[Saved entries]
:::
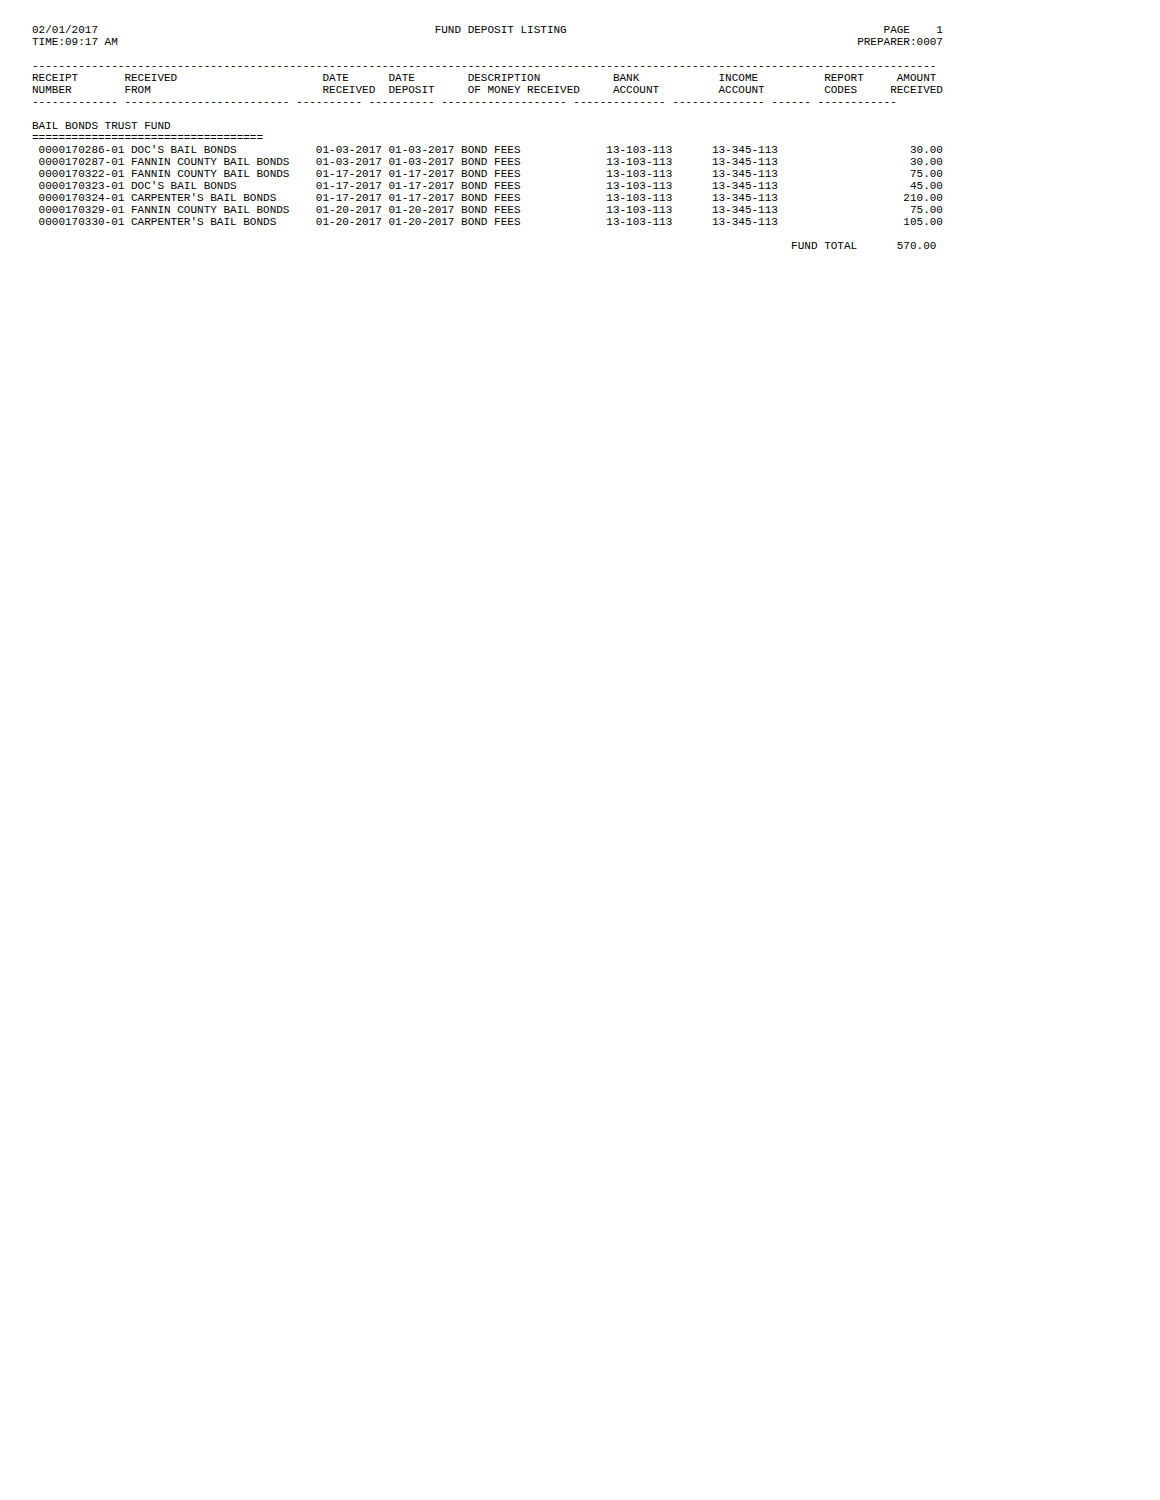02/01/2017                                                   FUND DEPOSIT LISTING                                                PAGE    1
TIME:09:17 AM                                                                                                                PREPARER:0007

-----------------------------------------------------------------------------------------------------------------------------------------
RECEIPT       RECEIVED                      DATE      DATE        DESCRIPTION           BANK            INCOME          REPORT     AMOUNT
NUMBER        FROM                          RECEIVED  DEPOSIT     OF MONEY RECEIVED     ACCOUNT         ACCOUNT         CODES     RECEIVED
------------- ------------------------- ---------- ---------- ------------------- -------------- -------------- ------ ------------

BAIL BONDS TRUST FUND
===================================
 0000170286-01 DOC'S BAIL BONDS            01-03-2017 01-03-2017 BOND FEES             13-103-113      13-345-113                    30.00
 0000170287-01 FANNIN COUNTY BAIL BONDS    01-03-2017 01-03-2017 BOND FEES             13-103-113      13-345-113                    30.00
 0000170322-01 FANNIN COUNTY BAIL BONDS    01-17-2017 01-17-2017 BOND FEES             13-103-113      13-345-113                    75.00
 0000170323-01 DOC'S BAIL BONDS            01-17-2017 01-17-2017 BOND FEES             13-103-113      13-345-113                    45.00
 0000170324-01 CARPENTER'S BAIL BONDS      01-17-2017 01-17-2017 BOND FEES             13-103-113      13-345-113                   210.00
 0000170329-01 FANNIN COUNTY BAIL BONDS    01-20-2017 01-20-2017 BOND FEES             13-103-113      13-345-113                    75.00
 0000170330-01 CARPENTER'S BAIL BONDS      01-20-2017 01-20-2017 BOND FEES             13-103-113      13-345-113                   105.00

                                                                                                                   FUND TOTAL      570.00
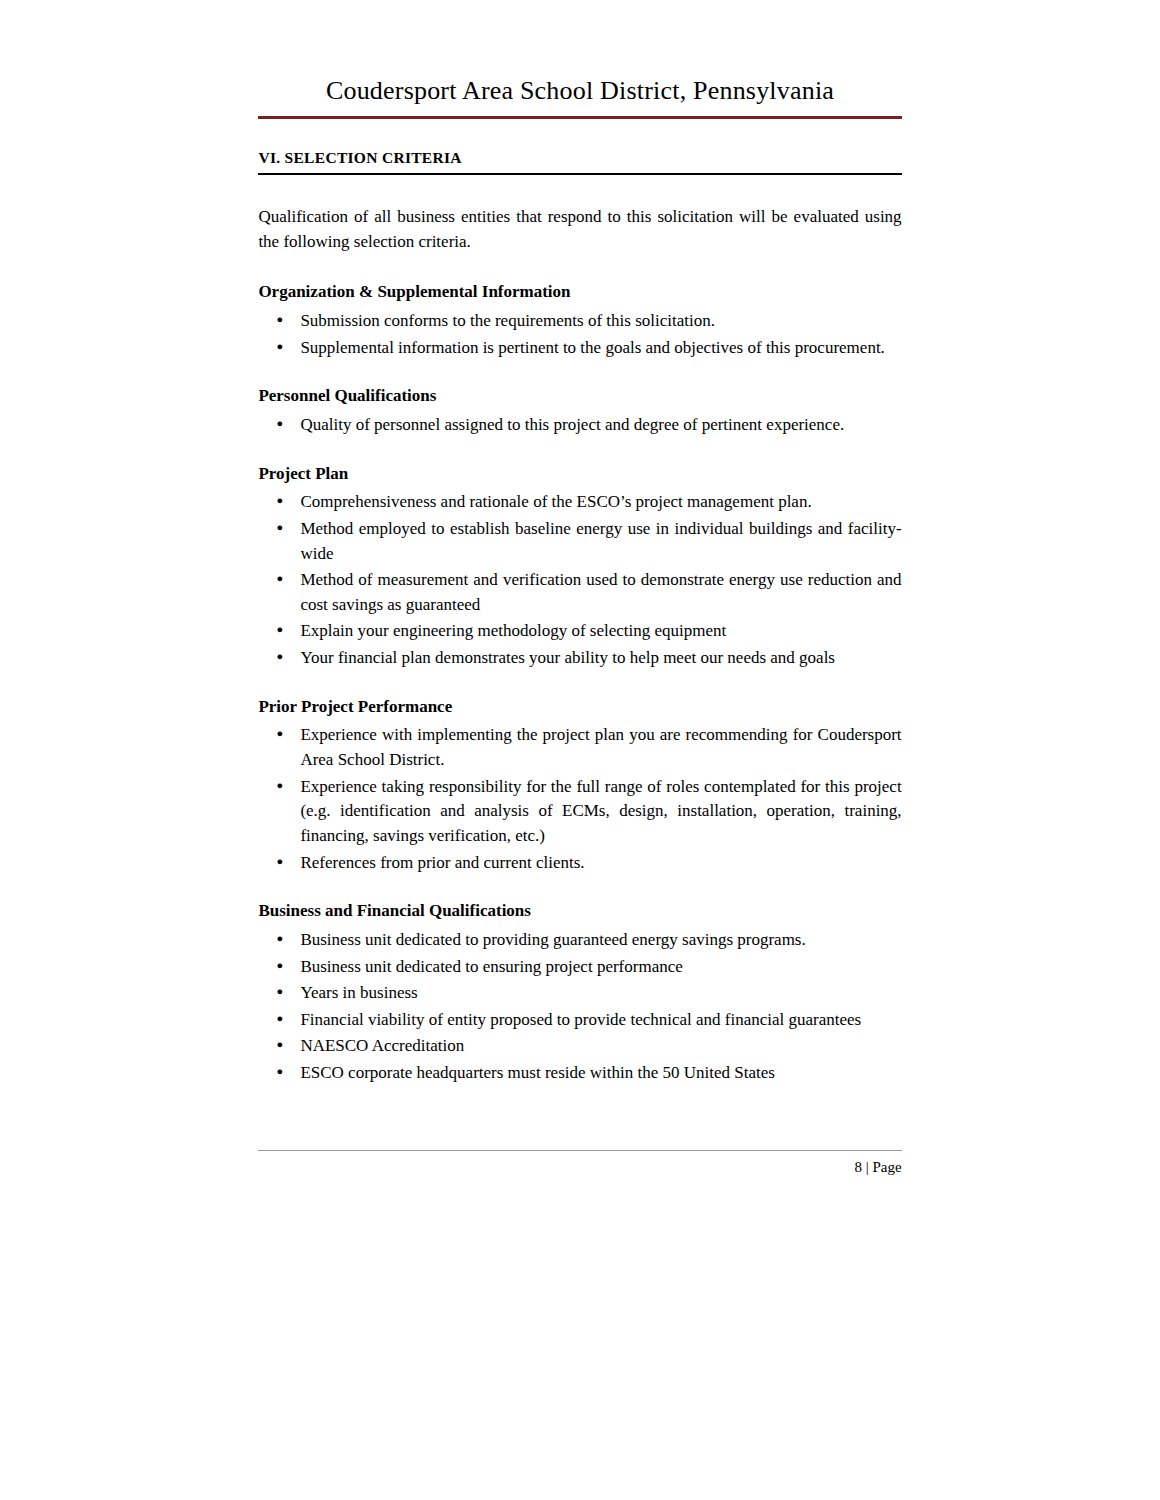Coudersport Area School District, Pennsylvania
VI. SELECTION CRITERIA
Qualification of all business entities that respond to this solicitation will be evaluated using the following selection criteria.
Organization & Supplemental Information
Submission conforms to the requirements of this solicitation.
Supplemental information is pertinent to the goals and objectives of this procurement.
Personnel Qualifications
Quality of personnel assigned to this project and degree of pertinent experience.
Project Plan
Comprehensiveness and rationale of the ESCO’s project management plan.
Method employed to establish baseline energy use in individual buildings and facility-wide
Method of measurement and verification used to demonstrate energy use reduction and cost savings as guaranteed
Explain your engineering methodology of selecting equipment
Your financial plan demonstrates your ability to help meet our needs and goals
Prior Project Performance
Experience with implementing the project plan you are recommending for Coudersport Area School District.
Experience taking responsibility for the full range of roles contemplated for this project (e.g. identification and analysis of ECMs, design, installation, operation, training, financing, savings verification, etc.)
References from prior and current clients.
Business and Financial Qualifications
Business unit dedicated to providing guaranteed energy savings programs.
Business unit dedicated to ensuring project performance
Years in business
Financial viability of entity proposed to provide technical and financial guarantees
NAESCO Accreditation
ESCO corporate headquarters must reside within the 50 United States
8 | Page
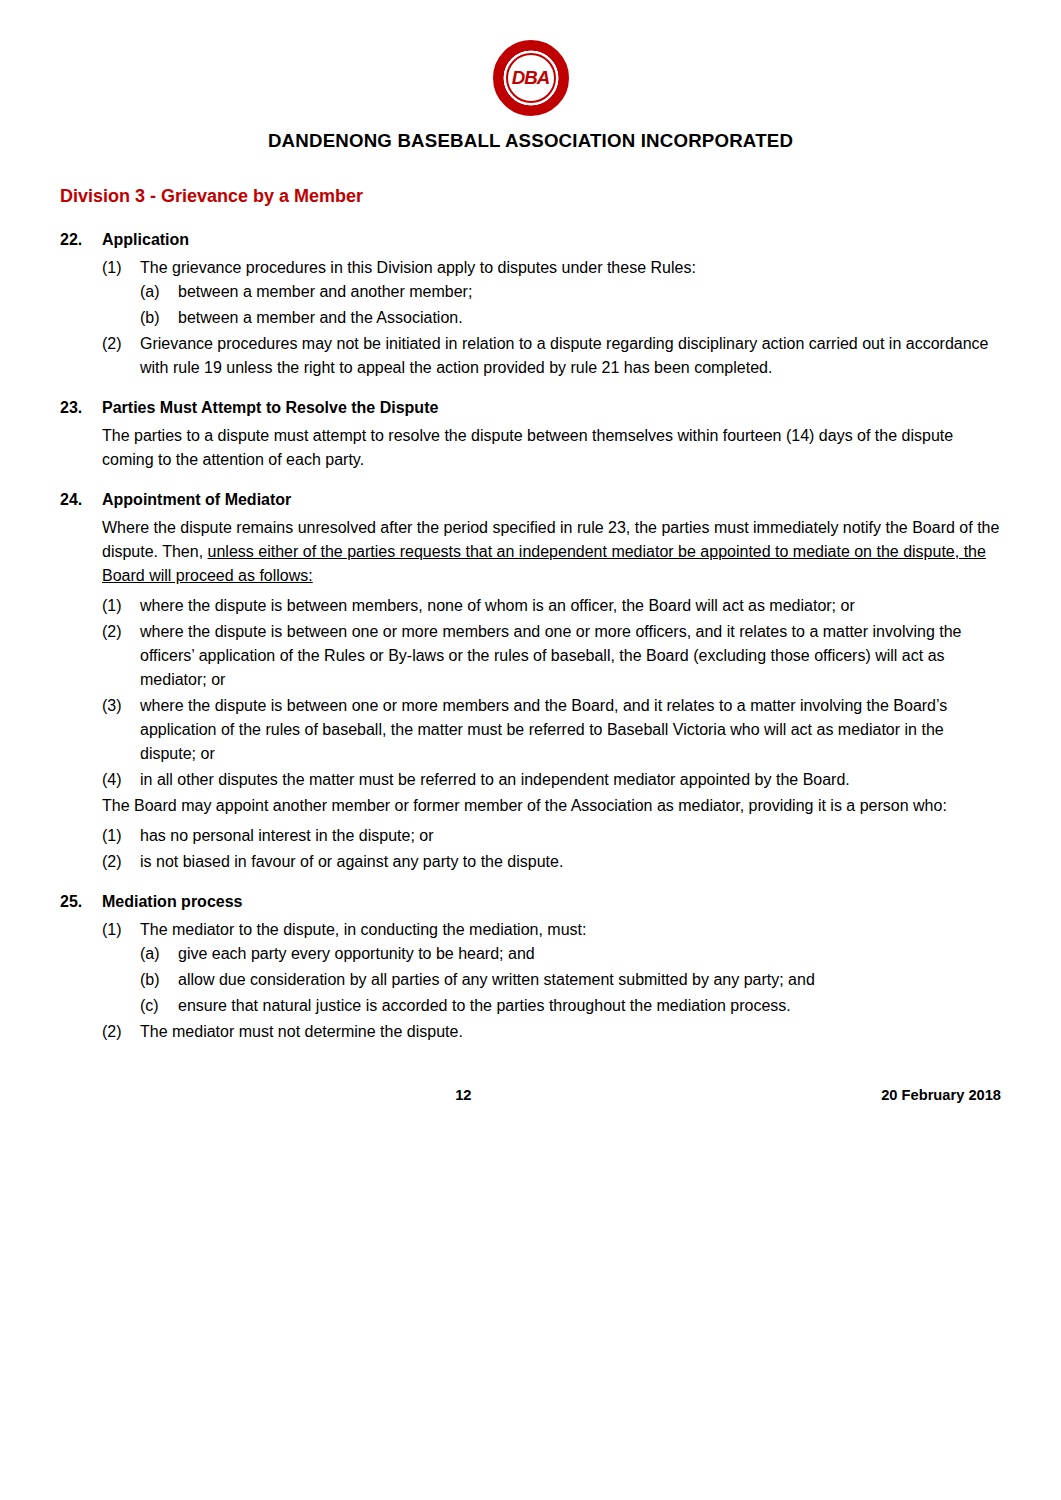DBA
DANDENONG BASEBALL ASSOCIATION INCORPORATED
Division 3 - Grievance by a Member
Application
The grievance procedures in this Division apply to disputes under these Rules:
between a member and another member;
between a member and the Association.
Grievance procedures may not be initiated in relation to a dispute regarding disciplinary action carried out in accordance with rule 19 unless the right to appeal the action provided by rule 21 has been completed.
Parties Must Attempt to Resolve the Dispute
The parties to a dispute must attempt to resolve the dispute between themselves within fourteen (14) days of the dispute coming to the attention of each party.
Appointment of Mediator
Where the dispute remains unresolved after the period specified in rule 23, the parties must immediately notify the Board of the dispute. Then, unless either of the parties requests that an independent mediator be appointed to mediate on the dispute, the Board will proceed as follows:
where the dispute is between members, none of whom is an officer, the Board will act as mediator; or
where the dispute is between one or more members and one or more officers, and it relates to a matter involving the officers’ application of the Rules or By-laws or the rules of baseball, the Board (excluding those officers) will act as mediator; or
where the dispute is between one or more members and the Board, and it relates to a matter involving the Board’s application of the rules of baseball, the matter must be referred to Baseball Victoria who will act as mediator in the dispute; or
in all other disputes the matter must be referred to an independent mediator appointed by the Board.
The Board may appoint another member or former member of the Association as mediator, providing it is a person who:
has no personal interest in the dispute; or
is not biased in favour of or against any party to the dispute.
Mediation process
The mediator to the dispute, in conducting the mediation, must:
give each party every opportunity to be heard; and
allow due consideration by all parties of any written statement submitted by any party; and
ensure that natural justice is accorded to the parties throughout the mediation process.
The mediator must not determine the dispute.
12 20 February 2018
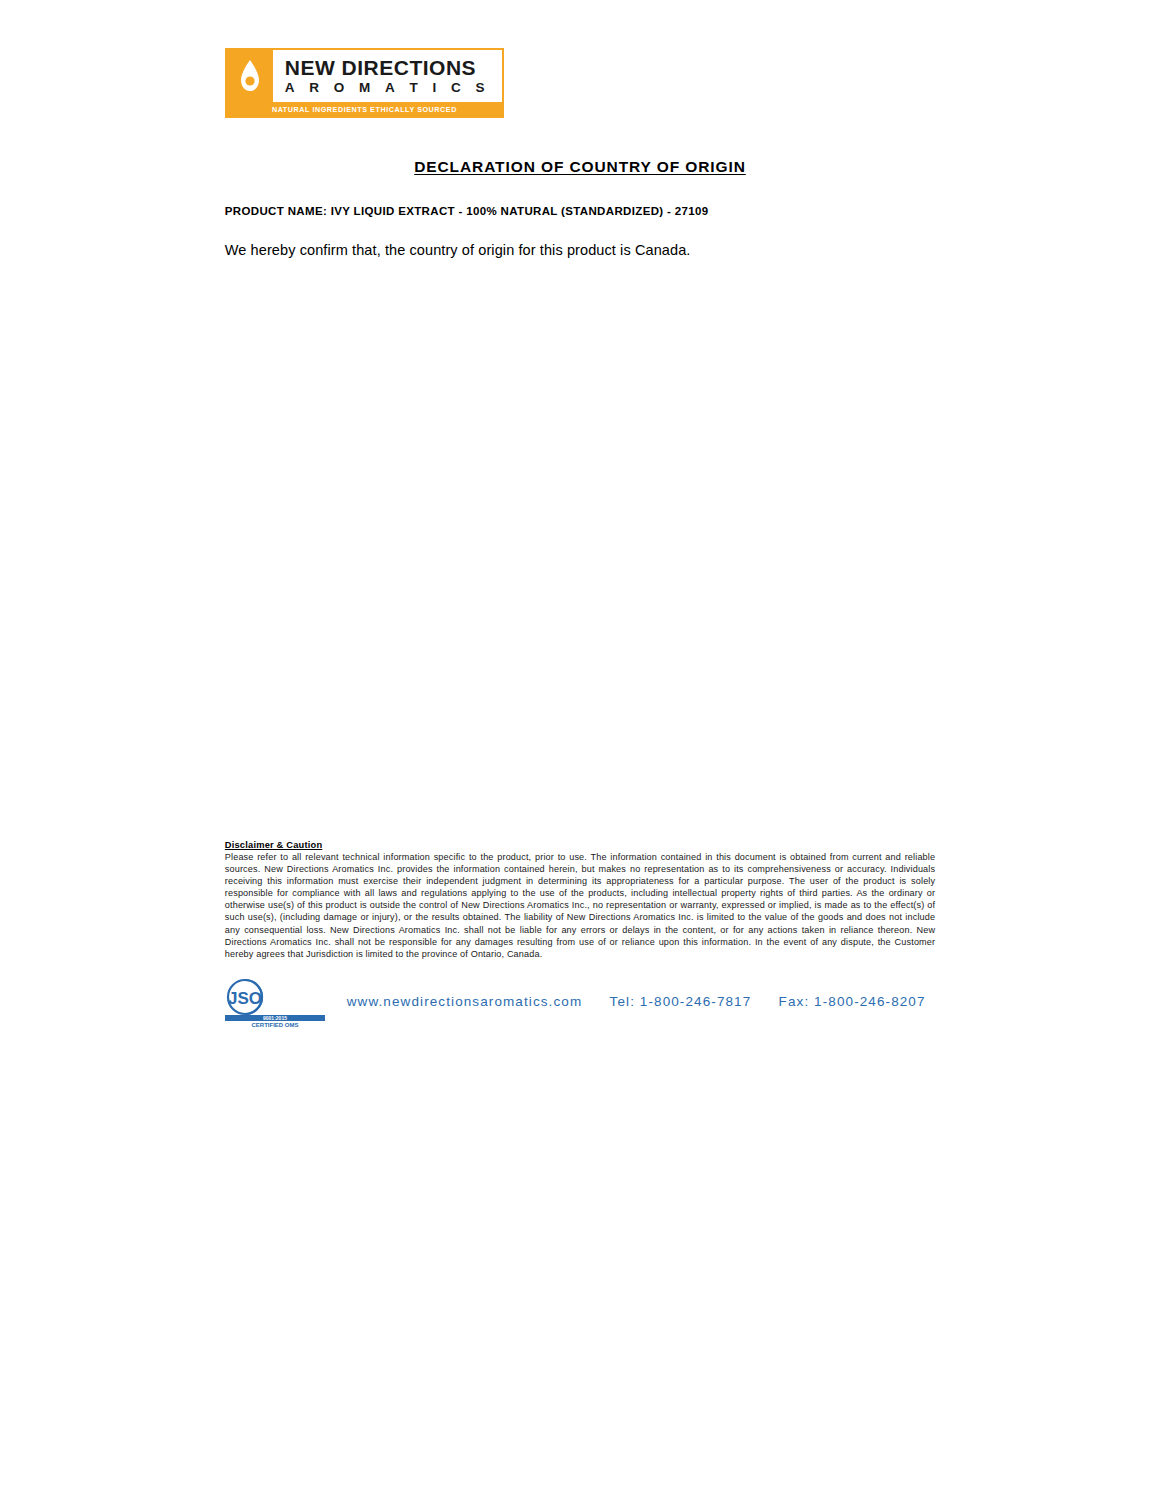NEW DIRECTIONS
A R O M A T I C S
NATURAL INGREDIENTS ETHICALLY SOURCED
DECLARATION OF COUNTRY OF ORIGIN
PRODUCT NAME: IVY LIQUID EXTRACT - 100% NATURAL (STANDARDIZED) - 27109
We hereby confirm that, the country of origin for this product is Canada.
Disclaimer & Caution
Please refer to all relevant technical information specific to the product, prior to use. The information contained in this document is obtained from current and reliable sources. New Directions Aromatics Inc. provides the information contained herein, but makes no representation as to its comprehensiveness or accuracy. Individuals receiving this information must exercise their independent judgment in determining its appropriateness for a particular purpose. The user of the product is solely responsible for compliance with all laws and regulations applying to the use of the products, including intellectual property rights of third parties. As the ordinary or otherwise use(s) of this product is outside the control of New Directions Aromatics Inc., no representation or warranty, expressed or implied, is made as to the effect(s) of such use(s), (including damage or injury), or the results obtained. The liability of New Directions Aromatics Inc. is limited to the value of the goods and does not include any consequential loss. New Directions Aromatics Inc. shall not be liable for any errors or delays in the content, or for any actions taken in reliance thereon. New Directions Aromatics Inc. shall not be responsible for any damages resulting from use of or reliance upon this information. In the event of any dispute, the Customer hereby agrees that Jurisdiction is limited to the province of Ontario, Canada.
JSO 9001:2015 CERTIFIED QMS
www.newdirectionsaromatics.com Tel: 1-800-246-7817 Fax: 1-800-246-8207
:::
**WORK TASK**
Set down the records above exactly as written, beginning with the first line and ending with the line that contains "0000170322-01 FANNIN COUNTY", and do not include pictures.

**RESPONSE TO THE TASK**
02/01/2017                                                   FUND DEPOSIT LISTING                                                PAGE    1
TIME:09:17 AM                                                                                                                PREPARER:0007

-----------------------------------------------------------------------------------------------------------------------------------------
RECEIPT       RECEIVED                      DATE      DATE        DESCRIPTION           BANK            INCOME          REPORT     AMOUNT
NUMBER        FROM                          RECEIVED  DEPOSIT     OF MONEY RECEIVED     ACCOUNT         ACCOUNT         CODES     RECEIVED
------------- ------------------------- ---------- ---------- ------------------- -------------- -------------- ------ ------------

BAIL BONDS TRUST FUND
===================================
 0000170286-01 DOC'S BAIL BONDS            01-03-2017 01-03-2017 BOND FEES             13-103-113      13-345-113                    30.00
 0000170287-01 FANNIN COUNTY BAIL BONDS    01-03-2017 01-03-2017 BOND FEES             13-103-113      13-345-113                    30.00
 0000170322-01 FANNIN COUNTY BAIL BONDS    01-17-2017 01-17-2017 BOND FEES             13-103-113      13-345-113                    75.00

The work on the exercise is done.